Reproduce the following lines word for word, in the same order.
## start DATASET ENTRIES
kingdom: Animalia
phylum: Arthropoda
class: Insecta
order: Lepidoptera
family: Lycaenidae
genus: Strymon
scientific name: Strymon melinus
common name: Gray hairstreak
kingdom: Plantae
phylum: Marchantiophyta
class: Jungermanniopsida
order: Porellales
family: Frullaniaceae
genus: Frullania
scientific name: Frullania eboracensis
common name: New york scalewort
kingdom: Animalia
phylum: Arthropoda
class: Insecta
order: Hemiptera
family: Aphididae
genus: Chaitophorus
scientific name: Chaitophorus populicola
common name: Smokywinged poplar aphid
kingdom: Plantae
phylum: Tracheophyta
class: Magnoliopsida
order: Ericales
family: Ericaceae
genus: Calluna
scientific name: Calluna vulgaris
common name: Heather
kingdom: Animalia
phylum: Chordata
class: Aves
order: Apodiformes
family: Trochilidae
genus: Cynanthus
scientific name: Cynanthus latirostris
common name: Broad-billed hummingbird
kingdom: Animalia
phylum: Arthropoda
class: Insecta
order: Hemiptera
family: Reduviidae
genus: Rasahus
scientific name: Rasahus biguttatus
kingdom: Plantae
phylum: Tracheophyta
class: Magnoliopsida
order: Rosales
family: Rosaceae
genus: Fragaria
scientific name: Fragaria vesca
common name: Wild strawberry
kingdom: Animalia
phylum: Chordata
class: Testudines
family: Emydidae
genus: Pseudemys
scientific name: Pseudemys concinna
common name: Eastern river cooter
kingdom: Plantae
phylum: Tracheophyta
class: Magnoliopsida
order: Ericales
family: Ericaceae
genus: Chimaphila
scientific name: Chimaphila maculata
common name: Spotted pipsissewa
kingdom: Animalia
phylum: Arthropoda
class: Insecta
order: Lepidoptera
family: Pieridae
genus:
## end DATASET ENTRIES
WRITTEN ANSWER -
kingdom: Animalia
phylum: Arthropoda
class: Insecta
order: Lepidoptera
family: Lycaenidae
genus: Strymon
scientific name: Strymon melinus
common name: Gray hairstreak
kingdom: Plantae
phylum: Marchantiophyta
class: Jungermanniopsida
order: Porellales
family: Frullaniaceae
genus: Frullania
scientific name: Frullania eboracensis
common name: New york scalewort
kingdom: Animalia
phylum: Arthropoda
class: Insecta
order: Hemiptera
family: Aphididae
genus: Chaitophorus
scientific name: Chaitophorus populicola
common name: Smokywinged poplar aphid
kingdom: Plantae
phylum: Tracheophyta
class: Magnoliopsida
order: Ericales
family: Ericaceae
genus: Calluna
scientific name: Calluna vulgaris
common name: Heather
kingdom: Animalia
phylum: Chordata
class: Aves
order: Apodiformes
family: Trochilidae
genus: Cynanthus
scientific name: Cynanthus latirostris
common name: Broad-billed hummingbird
kingdom: Animalia
phylum: Arthropoda
class: Insecta
order: Hemiptera
family: Reduviidae
genus: Rasahus
scientific name: Rasahus biguttatus
kingdom: Plantae
phylum: Tracheophyta
class: Magnoliopsida
order: Rosales
family: Rosaceae
genus: Fragaria
scientific name: Fragaria vesca
common name: Wild strawberry
kingdom: Animalia
phylum: Chordata
class: Testudines
family: Emydidae
genus: Pseudemys
scientific name: Pseudemys concinna
common name: Eastern river cooter
kingdom: Plantae
phylum: Tracheophyta
class: Magnoliopsida
order: Ericales
family: Ericaceae
genus: Chimaphila
scientific name: Chimaphila maculata
common name: Spotted pipsissewa
kingdom: Animalia
phylum: Arthropoda
class: Insecta
order: Lepidoptera
family: Pieridae
genus:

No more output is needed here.